No limite da tensão: Museu de Arte Moderna do Rio de Janeiro remonta exposição de Carlos Zílio.

Na década de 1970, o artista plástico Carlos Zilio fez sua primeira exposição solo em uma instituição de arte após ser preso durante dois anos, acusado de subversão. Em 1976, o Museu de Arte Moderna do Rio (MAM) exibiu “Atensão”, um conjunto de obras que exploram equilíbrios tênues, prestes a serem desfeitos. Quarenta anos depois, a exposição está de volta ao mesmo MAM, onde permanece até 5 de março. Até lá, novos visitantes poderão conhecer trabalhos que lidam com a tensão através da ameaça ao limite, como pedras sustentadas por cabos ou placas de madeira equilibradas em tijolos, entre outras experiências.

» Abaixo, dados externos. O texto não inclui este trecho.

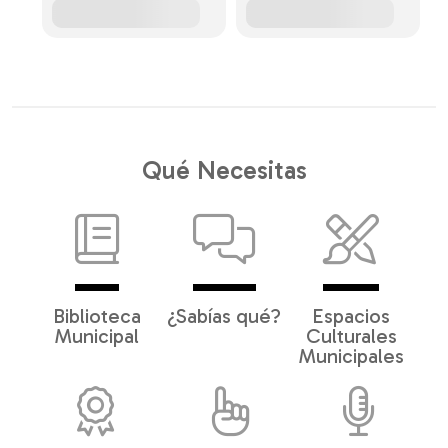
Qué Necesitas
Biblioteca
¿Sabías qué?
Espacios
Municipal
Culturales
Municipales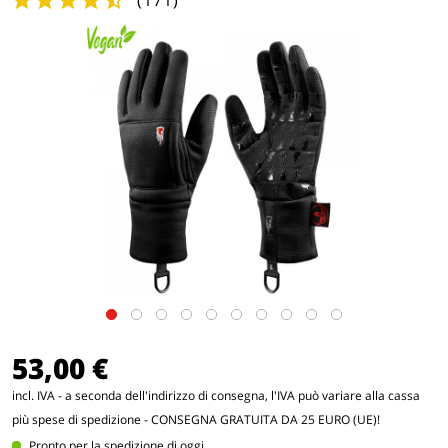
(
171
)
53,00 €
incl. IVA - a seconda dell'indirizzo di consegna, l'IVA può variare alla cassa
più spese di spedizione
- CONSEGNA GRATUITA DA 25 EURO (UE)!
Pronto per la spedizione di oggi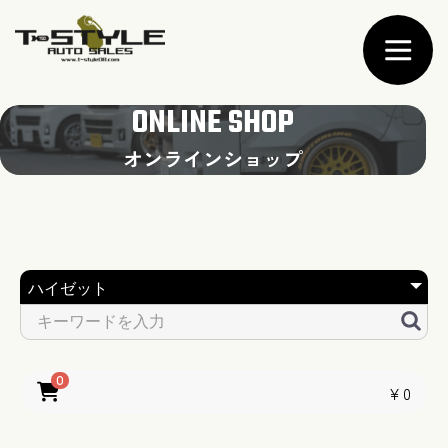
ONLINE SHOP
オンラインショップ
0
￥0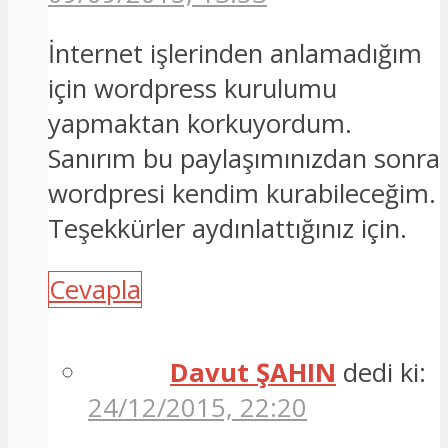
İnternet işlerinden anlamadığım
için wordpress kurulumu
yapmaktan korkuyordum.
Sanırım bu paylaşımınızdan sonra
wordpresi kendim kurabileceğim.
Teşekkürler aydınlattığınız için.
Cevapla
Davut ŞAHIN
dedi ki:
24/12/2015, 22:20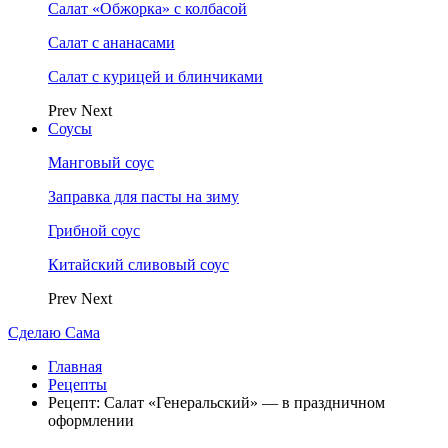
Салат «Обжорка» с колбасой
Салат с ананасами
Салат с курицей и блинчиками
Prev
Next
Соусы
Манговый соус
Заправка для пасты на зиму
Грибной соус
Китайский сливовый соус
Prev
Next
Сделаю Сама
Главная
Рецепты
Рецепт: Салат «Генеральский» — в праздничном
оформлении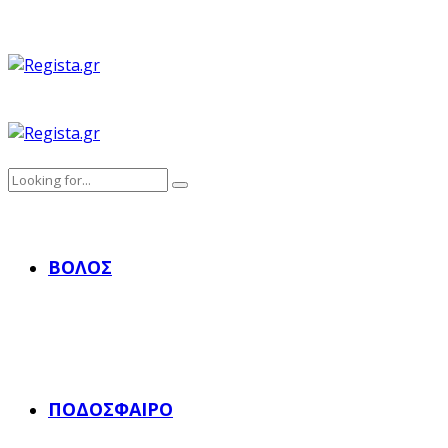
ΒΌΛΟΣ
ΠΟΔΌΣΦΑΙΡΟ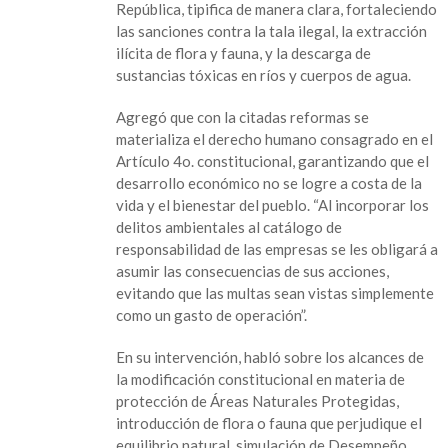
República, tipifica de manera clara, fortaleciendo
las sanciones contra la tala ilegal, la extracción
ilícita de flora y fauna, y la descarga de
sustancias tóxicas en ríos y cuerpos de agua.
Agregó que con la citadas reformas se
materializa el derecho humano consagrado en el
Artículo 4o. constitucional, garantizando que el
desarrollo económico no se logre a costa de la
vida y el bienestar del pueblo. “Al incorporar los
delitos ambientales al catálogo de
responsabilidad de las empresas se les obligará a
asumir las consecuencias de sus acciones,
evitando que las multas sean vistas simplemente
como un gasto de operación”.
En su intervención, habló sobre los alcances de
la modificación constitucional en materia de
protección de Áreas Naturales Protegidas,
introducción de flora o fauna que perjudique el
equilibrio natural, simulación de Desempeño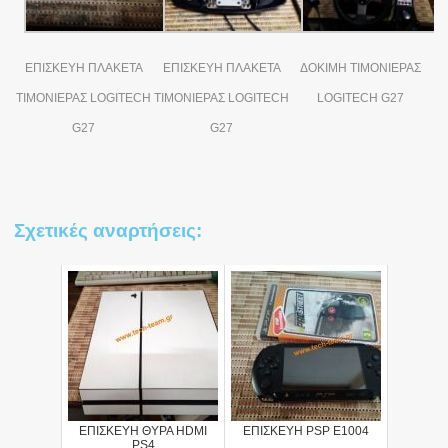
ΕΠΙΣΚΕΥΗ ΠΛΑΚΕΤΑ
ΕΠΙΣΚΕΥΗ ΠΛΑΚΕΤΑ
ΔΟΚΙΜΗ ΤΙΜΟΝΙΕΡΑΣ
ΤΙΜΟΝΙΕΡΑΣ LOGITECH
ΤΙΜΟΝΙΕΡΑΣ LOGITECH
LOGITECH G27
G27
G27
Σχετικές αναρτήσεις:
ΕΠΙΣΚΕΥΗ ΘΥΡΑ HDMI
ΕΠΙΣΚΕΥΗ PSP E1004
PS4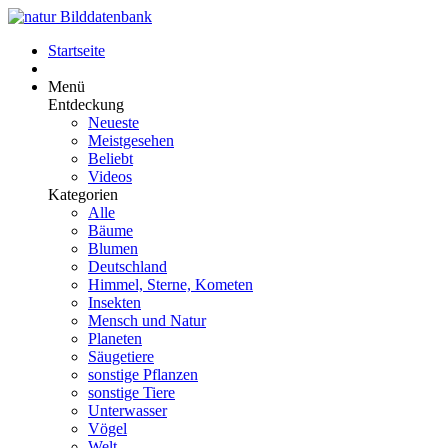
Startseite
Menü
Entdeckung
Neueste
Meistgesehen
Beliebt
Videos
Kategorien
Alle
Bäume
Blumen
Deutschland
Himmel, Sterne, Kometen
Insekten
Mensch und Natur
Planeten
Säugetiere
sonstige Pflanzen
sonstige Tiere
Unterwasser
Vögel
Welt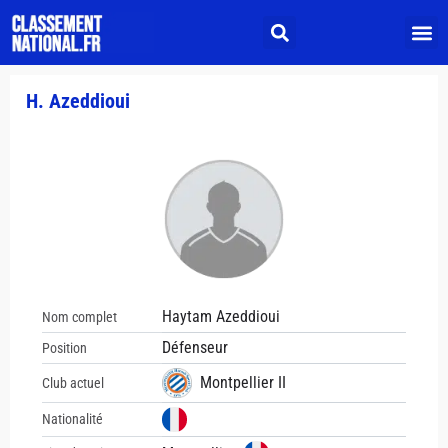
H. Azeddioui
Haytam Azeddioui
Nom complet
Défenseur
Position
Montpellier II
Club actuel
Nationalité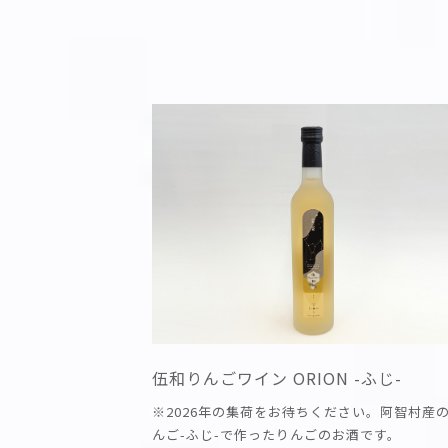
伍和りんごワイン ORION -ふじ-
※2026年の集荷をお待ちください。阿智村産
んご-ふじ-で作ったりんごのお酒です。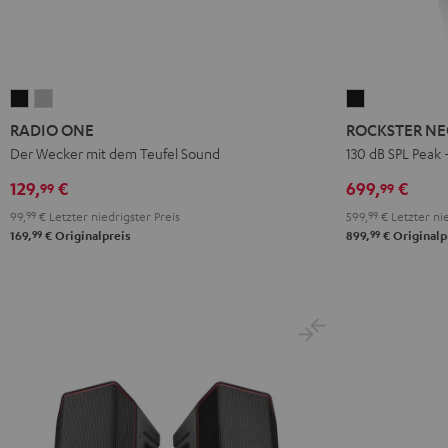
RADIO
RADIO
ROCKSTER
ONE
ONE
NEO
RADIO ONE
ROCKSTER N
Black
Light
Schwarz
Der Wecker mit dem Teufel Sound
130 dB SPL Peak
Gray
129,
€
699,
€
99
99
99,
99
€
Letzter niedrigster Preis
599,
99
€
Letzter nie
99
99
169,
€
Originalpreis
899,
€
Originalp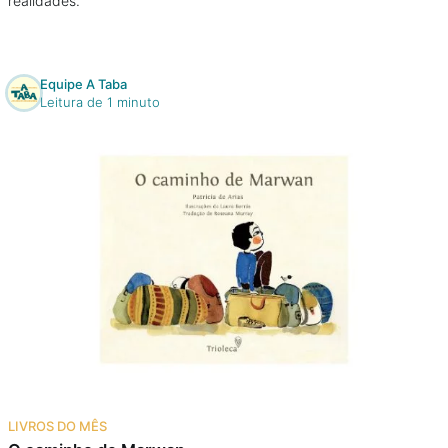
realidades.
Equipe A Taba
Leitura de 1 minuto
LIVROS DO MÊS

Remontada por iniciativa de Zilio e a curadora Vanda Klabin, que organizou a primeira exposição e coordena a atual, a mostra encontra também um “eco histórico” no cenário político atual, segundo o artista, devido ao fato de ser reaberta poucas semanas depois da invasão do Senado, em Brasília, por manifestantes que pediam o retorno do regime militar. “A exposição é um comentário plástico sobre a vivência de estar sob o permanente temor de não saber o que pode acontecer, sob a insegurança do que você pode ou não fazer. Esse grupo de pessoas que pediu a intervenção militar quer trazer de volta a experiência traumática do passado (ditadura)”, afirma Zilio, hoje com 72 anos.